## Exercise goal
Repeat word for word the stretch of the cold-smoking thread below that opens with the words "## SmokinAl (Feb" and closes with "along now though.".

+++ Selected excerpt

# Is This What Ya'll Mean by "Cold Smoking"?



## swamp puppy (Feb 24, 2011)

I had to wait awhile for the perfect conditions....but i am "cold smoking" some bacon today.   I hope i am doing it right....  ;)


----------



## swamp puppy (Feb 24, 2011)

It's hard to see with the shop door open, but that's my MES30 sitting outside the doorway.


----------



## pineywoods (Feb 24, 2011)

The exact temps for a true cold smoke are different depending on who sights them. Around here we have pretty much said anything under 100 degrees is cold smoking. The thing I strife for when smoking bacon is to keep the temps low enough so as not to render any of the fat. If I can do it I like the smokehouse temps to be in the 60-70 degree range but in Fl that doesn't happen much


----------



## SmokinAl (Feb 24, 2011)

Are you using a AMNS for smoke. I don't see any smoke coming out. Looks like perfect conditions for a cold smoke. Let us know how it turns out.


----------



## swamp puppy (Feb 24, 2011)

actually, that was a joke.  it is "cold" out and i am smoking.  lol.   smoke wasn't coming out yet as i just got it fired up.  it's rolling along now though.


----------



## pineywoods (Feb 24, 2011)

How long are you planning on smoking it for? Did you take the skin off or is it still on?


----------



## swamp puppy (Feb 24, 2011)

skin is on and i figured 2 hours was good.  any less and it might not be smoky enough (i like a good smoke flavor) and too much more than that and i was getting close to danger zone area since i am running about 115F.


----------



## pineywoods (Feb 24, 2011)

The cure makes the "Danger Zone" not an issue that's why you cure it.

2 hours for bacon is not going to get you much smoke flavor can you get the smoker temp down any and let it go longer?

Skin off I usually do 8-10 hours and skin on 11-14 hours


----------



## straatshootr (Dec 5, 2011)

so "cold smoking" is smoking at about less than 100 degrees?  so it would only be for meats that were not too thick that need cooking more thoroughly?  i wondered how you keep the cheese from melting:)  so basically it's the same as regular, just keep the temp down?   cheese is on my bucket list.  salmon might be, but that sounds too difficult for any time soon.


----------



## chef jimmyj (Dec 5, 2011)

straatshootr said:


> so "cold smoking" is smoking at about less than 100 degrees?  so it would only be for meats that were not too thick that need cooking more thoroughly?*Not really Hams are Big, Cured and Smoked*   i wondered how you keep the cheese from melting:)  so basically it's the same as regular, just keep the temp down? *NO!*   cheese is on my bucket list.  salmon might be, but that sounds too difficult for any time soon.


*Cheese is one thing but...Meat MUST be CURED with Cure#1 before you attempt to Cold Smoke!...JJ*


----------

++++++
+++ Extracted entries

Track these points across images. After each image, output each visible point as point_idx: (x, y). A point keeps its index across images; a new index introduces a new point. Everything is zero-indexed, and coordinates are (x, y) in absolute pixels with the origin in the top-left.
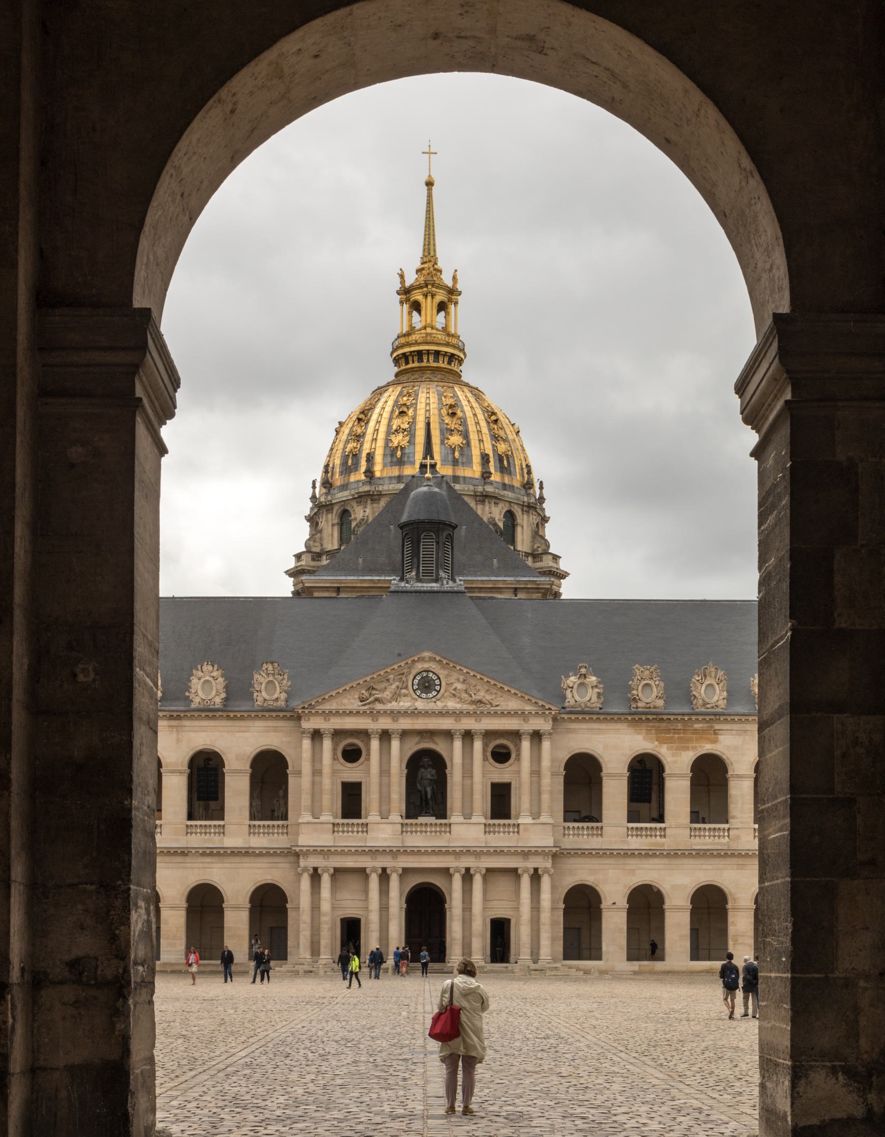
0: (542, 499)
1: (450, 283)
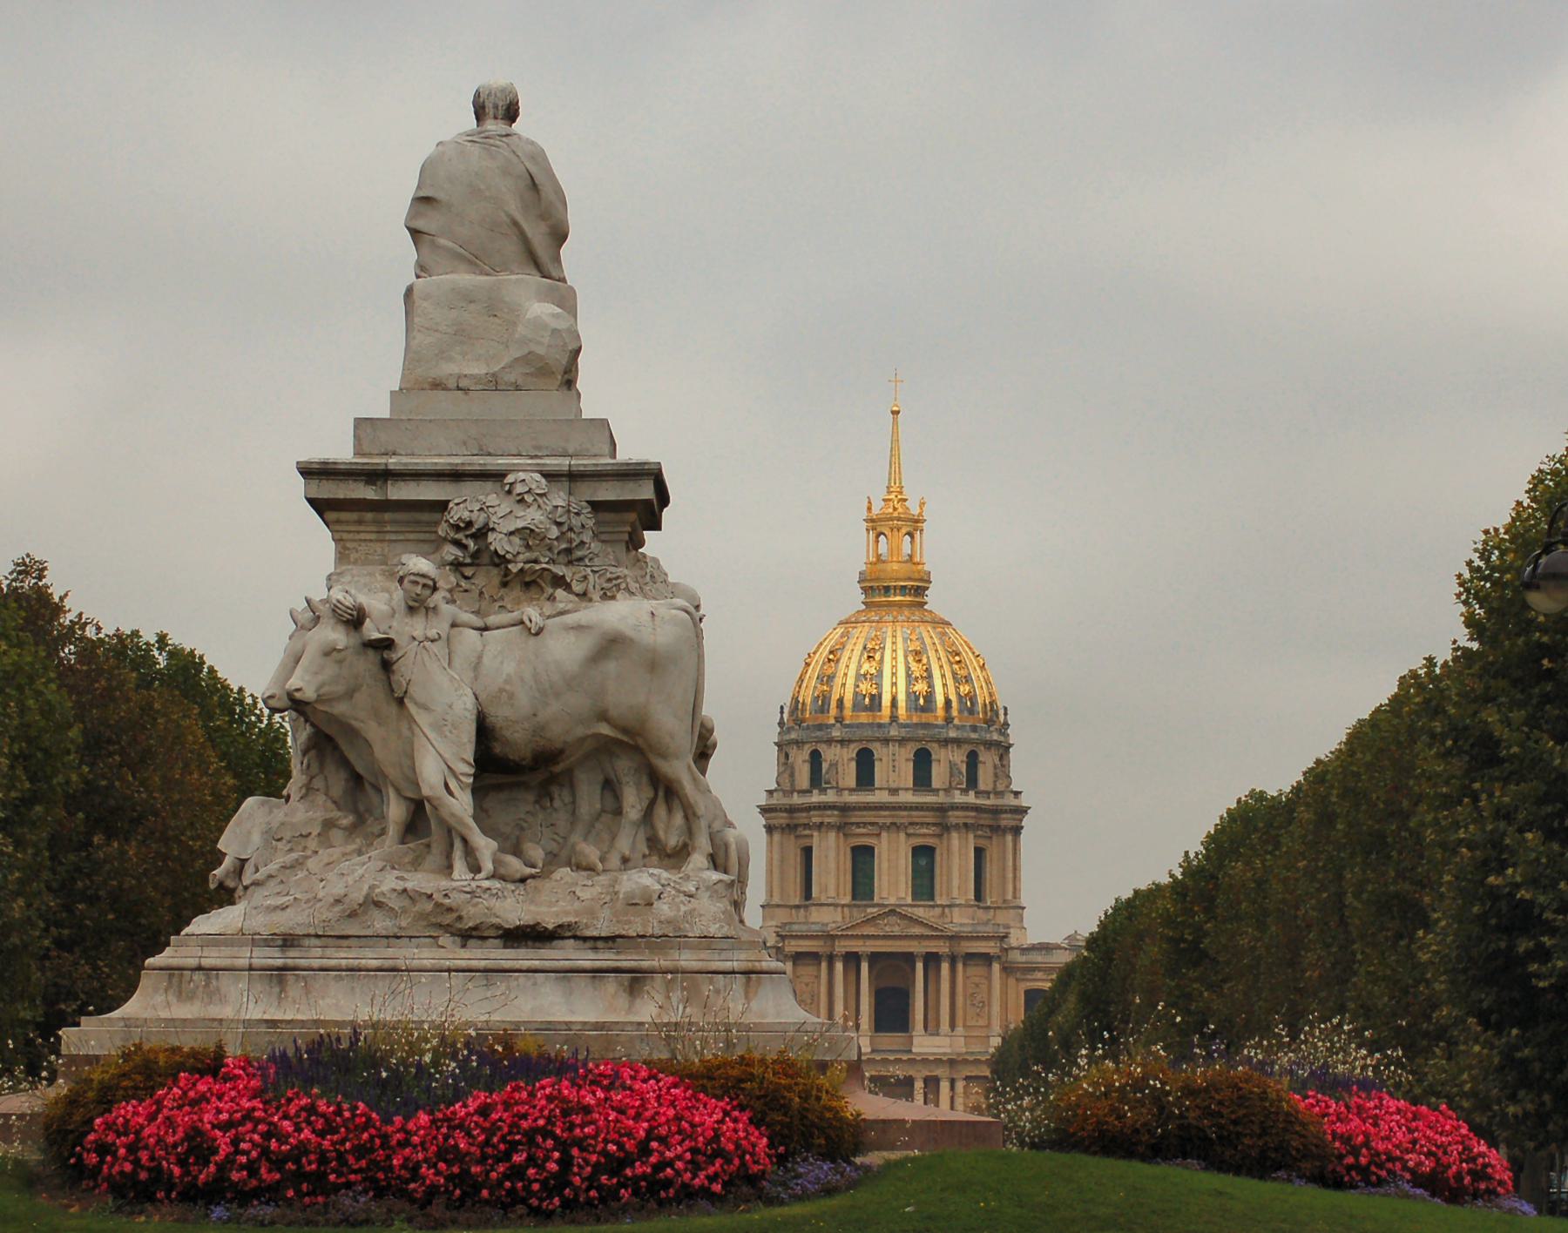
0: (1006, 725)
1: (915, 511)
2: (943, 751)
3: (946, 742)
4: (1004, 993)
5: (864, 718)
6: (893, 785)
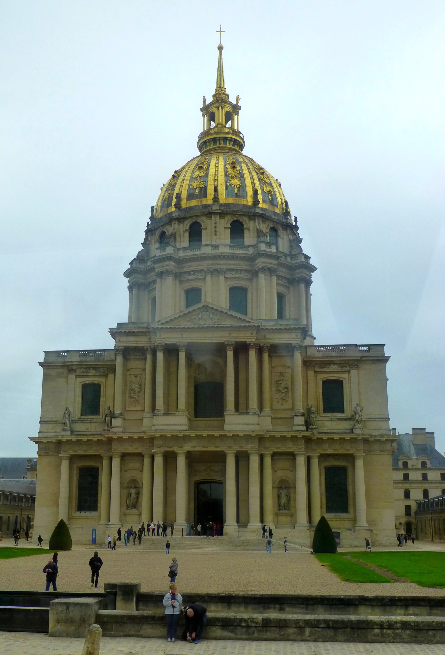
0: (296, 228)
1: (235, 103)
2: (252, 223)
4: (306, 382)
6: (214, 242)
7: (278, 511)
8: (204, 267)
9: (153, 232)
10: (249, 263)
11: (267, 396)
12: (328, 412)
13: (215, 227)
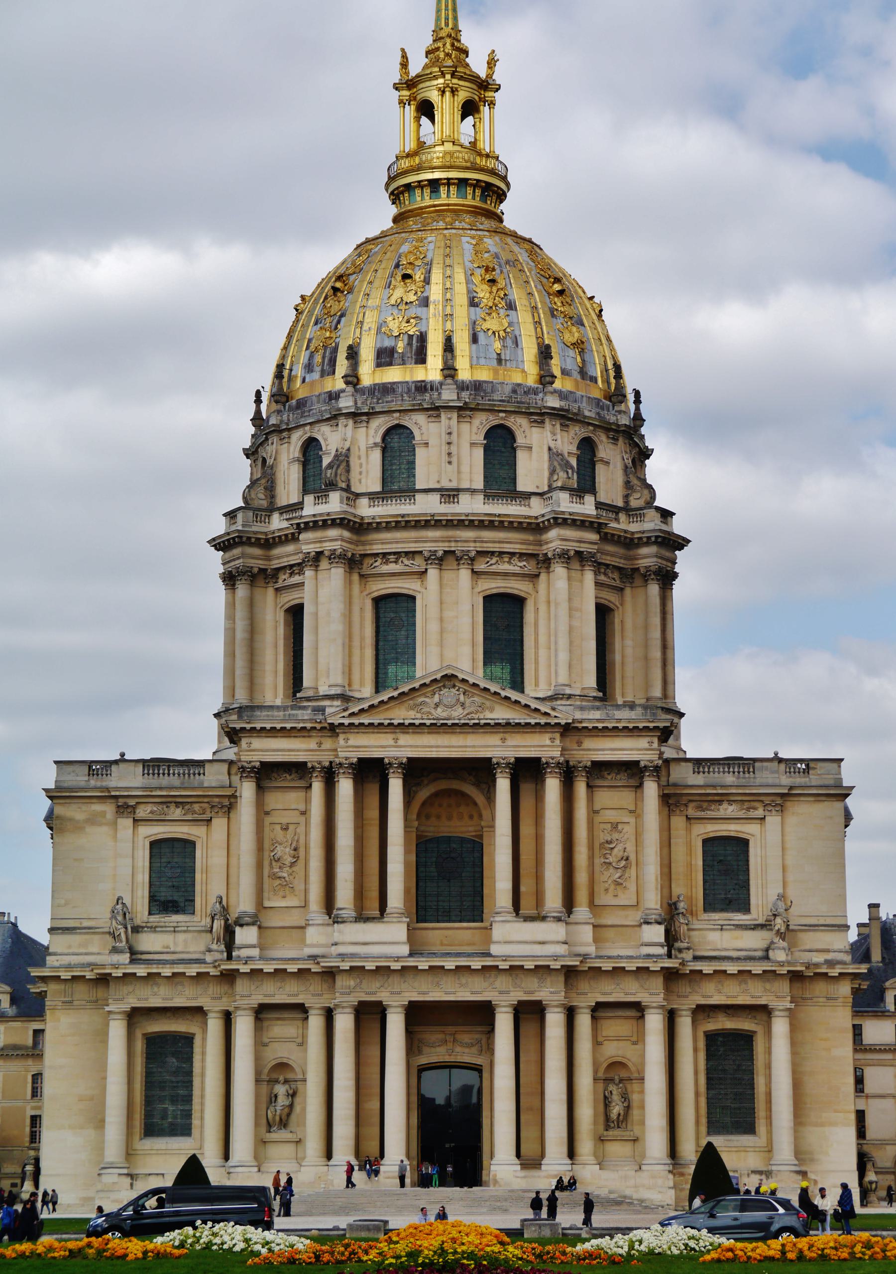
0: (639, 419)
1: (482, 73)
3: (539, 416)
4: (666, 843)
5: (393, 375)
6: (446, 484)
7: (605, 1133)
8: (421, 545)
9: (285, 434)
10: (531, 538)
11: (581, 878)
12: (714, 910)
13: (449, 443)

++++++

## Reply to the exercise
## SmokinAl (Feb 24, 2011)

Are you using a AMNS for smoke. I don't see any smoke coming out. Looks like perfect conditions for a cold smoke. Let us know how it turns out.


----------



## swamp puppy (Feb 24, 2011)

actually, that was a joke.  it is "cold" out and i am smoking.  lol.   smoke wasn't coming out yet as i just got it fired up.  it's rolling along now though.